Required action:
Return the records exactly as they stand, and keep the pictures out of the copy.

Given data:
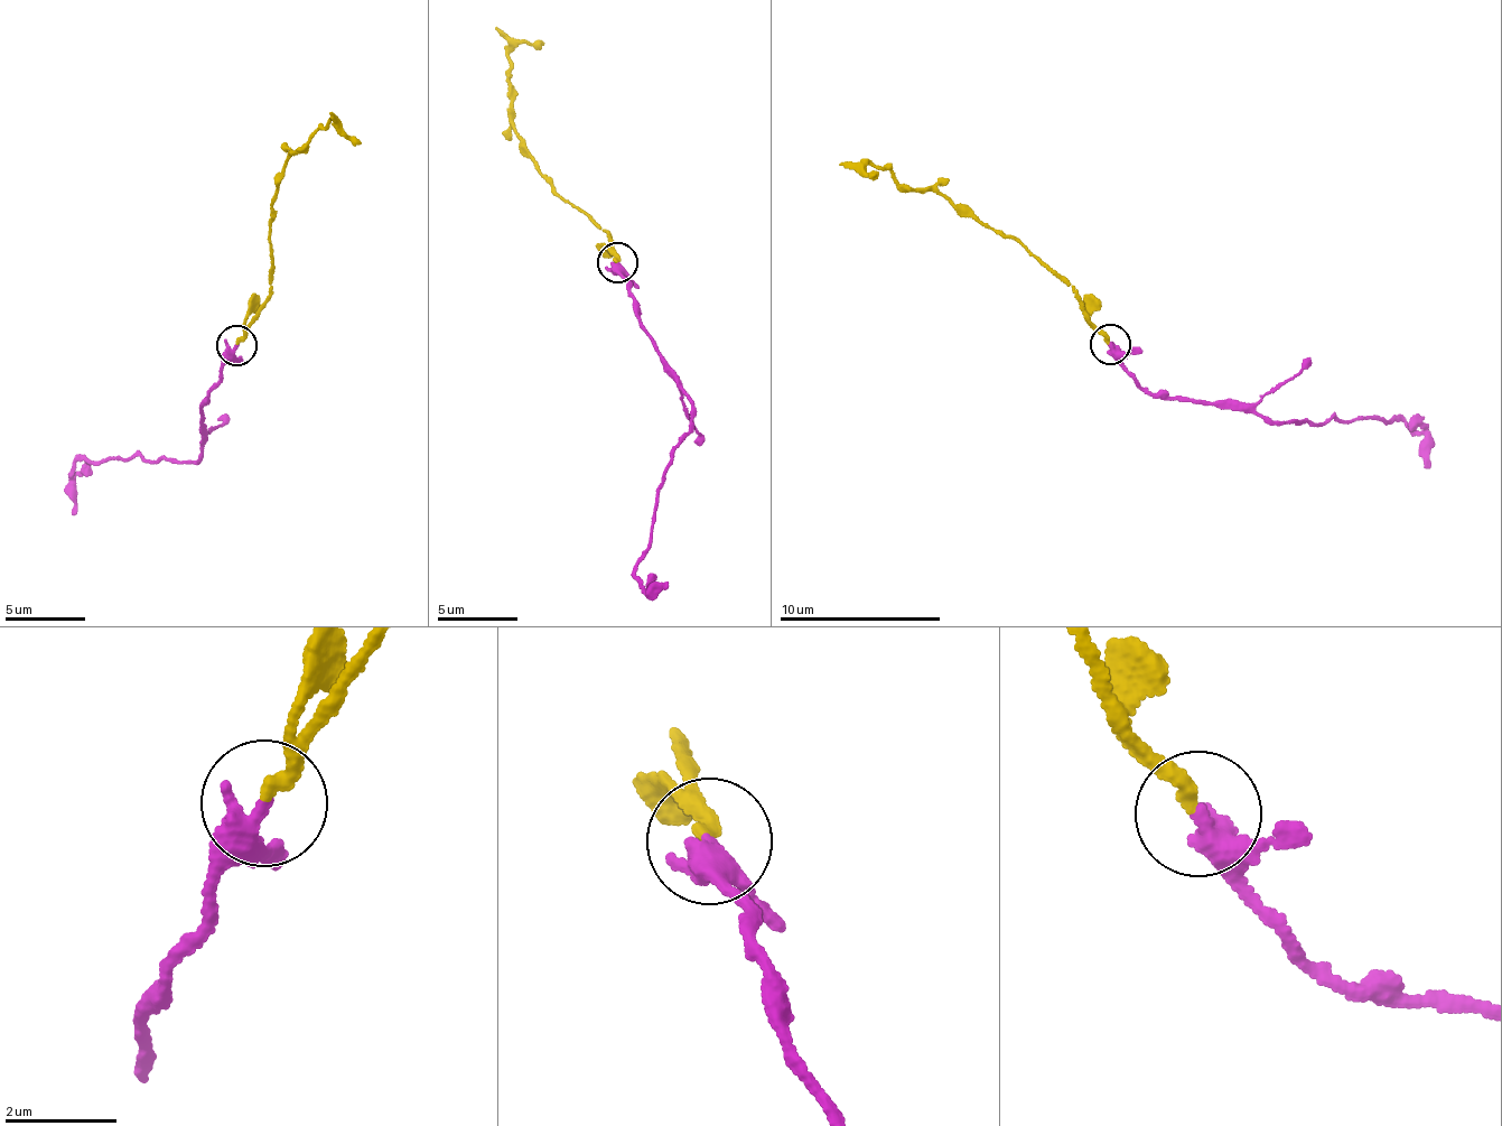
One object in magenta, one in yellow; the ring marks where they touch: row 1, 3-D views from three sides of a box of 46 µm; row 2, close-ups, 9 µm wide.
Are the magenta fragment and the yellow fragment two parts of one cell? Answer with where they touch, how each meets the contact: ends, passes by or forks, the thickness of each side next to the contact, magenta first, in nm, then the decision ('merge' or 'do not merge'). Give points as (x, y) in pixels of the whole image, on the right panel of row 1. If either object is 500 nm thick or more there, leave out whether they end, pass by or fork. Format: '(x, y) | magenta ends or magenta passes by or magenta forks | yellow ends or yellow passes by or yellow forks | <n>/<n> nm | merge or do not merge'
(1110, 344) | magenta passes by | yellow ends | 340/260 nm | merge

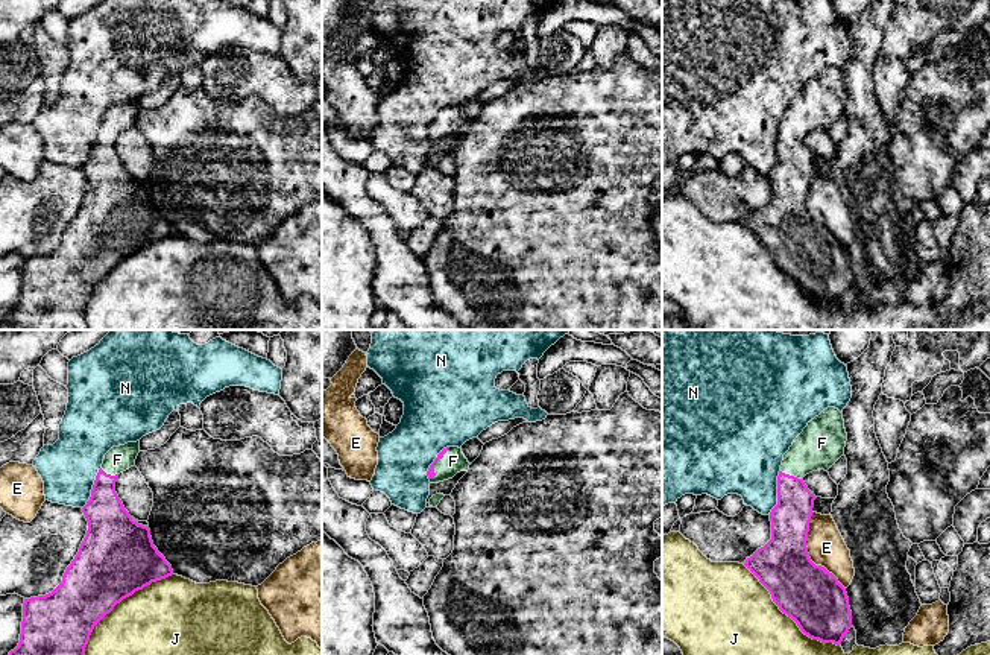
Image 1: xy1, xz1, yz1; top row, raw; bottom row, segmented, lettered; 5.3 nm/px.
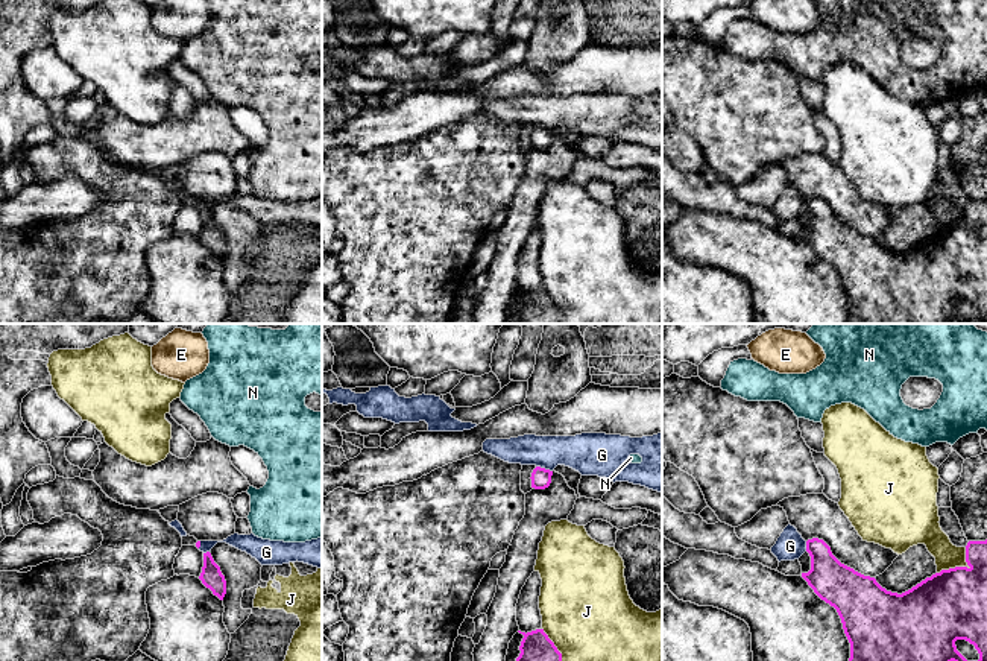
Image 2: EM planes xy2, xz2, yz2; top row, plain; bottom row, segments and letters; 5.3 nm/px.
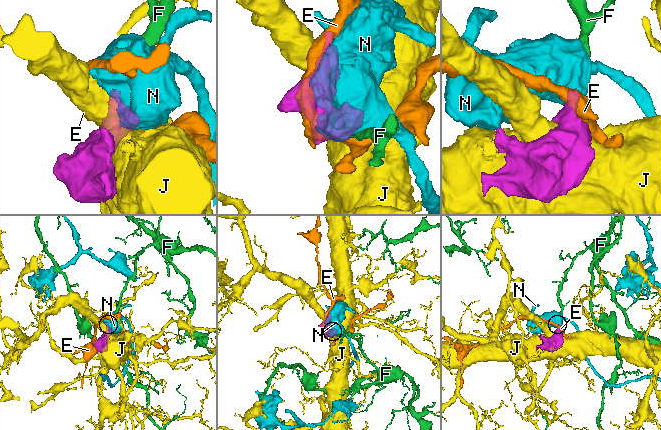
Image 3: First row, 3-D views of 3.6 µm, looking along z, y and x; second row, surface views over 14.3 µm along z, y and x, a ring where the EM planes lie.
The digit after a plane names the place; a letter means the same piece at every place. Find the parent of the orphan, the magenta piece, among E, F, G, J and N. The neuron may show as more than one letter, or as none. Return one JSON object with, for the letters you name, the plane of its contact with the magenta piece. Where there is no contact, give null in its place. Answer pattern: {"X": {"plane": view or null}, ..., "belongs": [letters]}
{"F": {"plane": "xz1"}, "belongs": ["F"]}

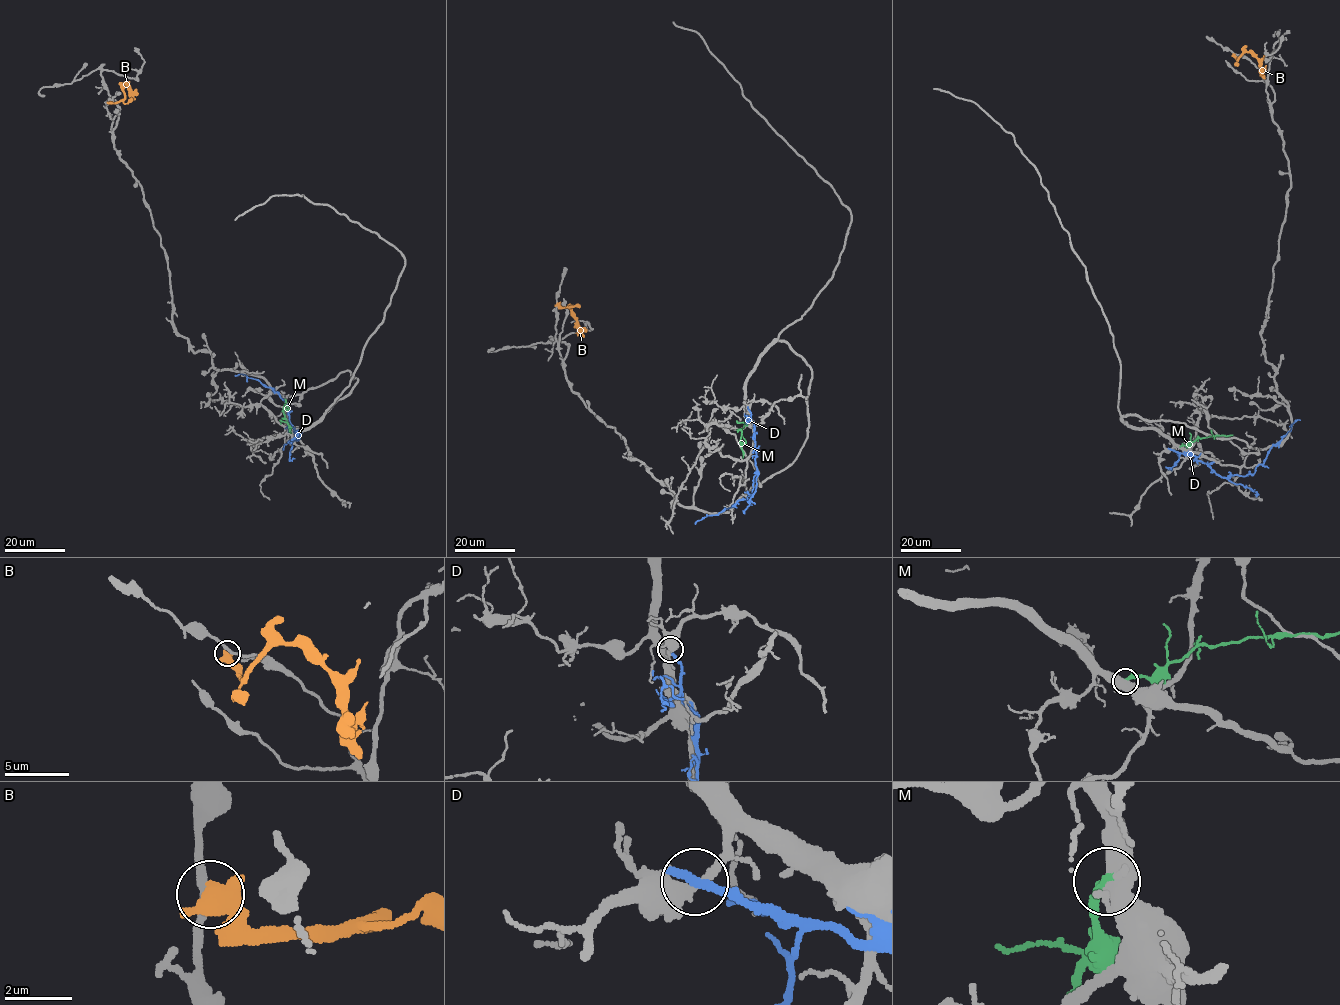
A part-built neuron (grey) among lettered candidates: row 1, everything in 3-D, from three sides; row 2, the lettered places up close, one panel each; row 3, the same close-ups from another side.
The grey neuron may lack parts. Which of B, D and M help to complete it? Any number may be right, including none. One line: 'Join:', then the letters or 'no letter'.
Join: no letter

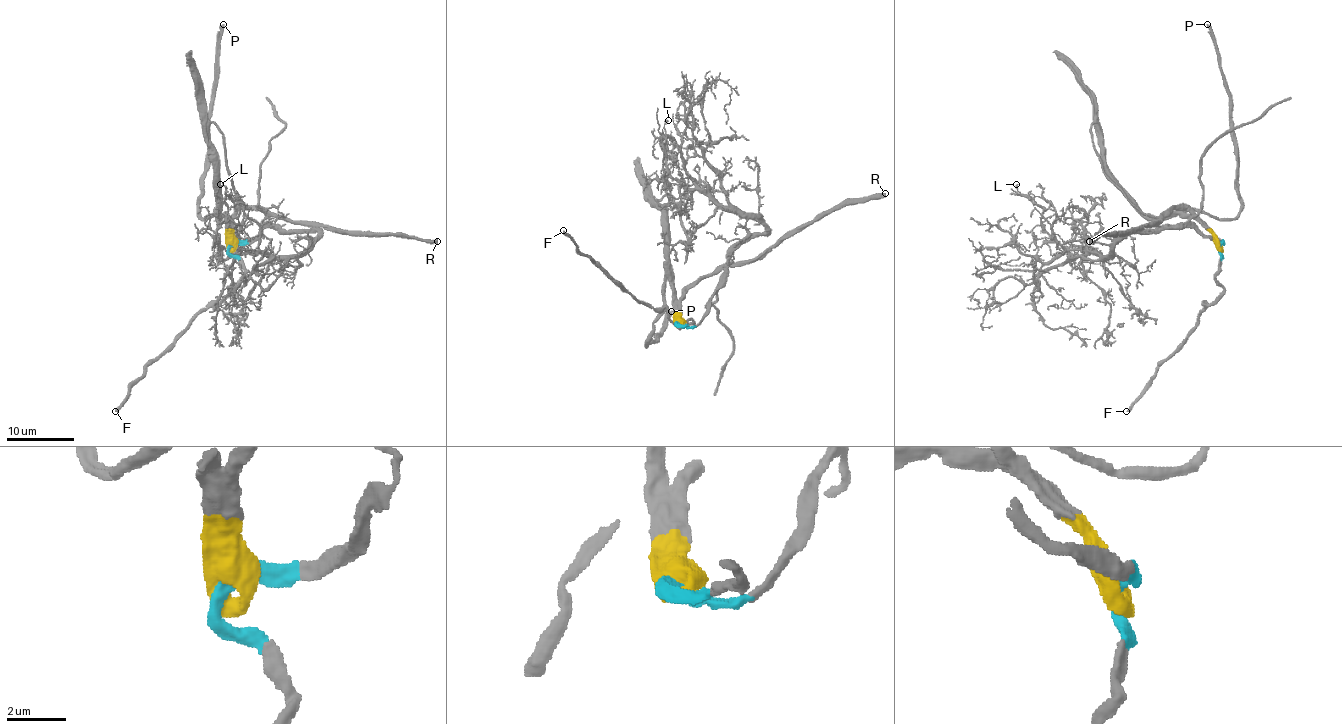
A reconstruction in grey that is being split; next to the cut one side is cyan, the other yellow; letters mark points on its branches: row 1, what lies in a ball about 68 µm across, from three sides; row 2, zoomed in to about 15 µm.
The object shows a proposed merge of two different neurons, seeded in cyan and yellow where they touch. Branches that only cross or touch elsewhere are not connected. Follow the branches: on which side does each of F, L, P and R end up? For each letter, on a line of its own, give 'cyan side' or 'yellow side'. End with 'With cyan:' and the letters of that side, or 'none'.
F: cyan side
L: cyan side
P: yellow side
R: yellow side
With cyan: F, L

Solution for this exercise:
One object in magenta, one in yellow; the ring marks where they touch: row 1, 3-D views from three sides of a box of 46 µm; row 2, close-ups, 9 µm wide.
Are the magenta fragment and the yellow fragment two parts of one cell? Answer with where they touch, how each meets the contact: ends, passes by or forks, the thickness of each side next to the contact, magenta first, in nm, then the decision ('merge' or 'do not merge'). Give points as (x, y) in pixels of the whole image, on the right panel of row 1. If either object is 500 nm thick or more there, leave out whether they end, pass by or fork. Format: '(x, y) | magenta ends or magenta passes by or magenta forks | yellow ends or yellow passes by or yellow forks | <n>/<n> nm | merge or do not merge'
(1110, 344) | magenta passes by | yellow ends | 340/260 nm | merge

Image 1: xy1, xz1, yz1; top row, raw; bottom row, segmented, lettered; 5.3 nm/px.
Image 2: EM planes xy2, xz2, yz2; top row, plain; bottom row, segments and letters; 5.3 nm/px.
Image 3: First row, 3-D views of 3.6 µm, looking along z, y and x; second row, surface views over 14.3 µm along z, y and x, a ring where the EM planes lie.
The digit after a plane names the place; a letter means the same piece at every place. Find the parent of the orphan, the magenta piece, among E, F, G, J and N. The neuron may show as more than one letter, or as none. Return one JSON object with, for the letters you name, the plane of its contact with the magenta piece. Where there is no contact, give null in its place. Answer pattern: {"X": {"plane": view or null}, ..., "belongs": [letters]}
{"F": {"plane": "xz1"}, "belongs": ["F"]}

A part-built neuron (grey) among lettered candidates: row 1, everything in 3-D, from three sides; row 2, the lettered places up close, one panel each; row 3, the same close-ups from another side.
The grey neuron may lack parts. Which of B, D and M help to complete it? Any number may be right, including none. One line: 'Join:', then the letters or 'no letter'.
Join: no letter

A reconstruction in grey that is being split; next to the cut one side is cyan, the other yellow; letters mark points on its branches: row 1, what lies in a ball about 68 µm across, from three sides; row 2, zoomed in to about 15 µm.
The object shows a proposed merge of two different neurons, seeded in cyan and yellow where they touch. Branches that only cross or touch elsewhere are not connected. Follow the branches: on which side does each of F, L, P and R end up? For each letter, on a line of its own, give 'cyan side' or 'yellow side'. End with 'With cyan:' and the letters of that side, or 'none'.
F: cyan side
L: cyan side
P: yellow side
R: yellow side
With cyan: F, L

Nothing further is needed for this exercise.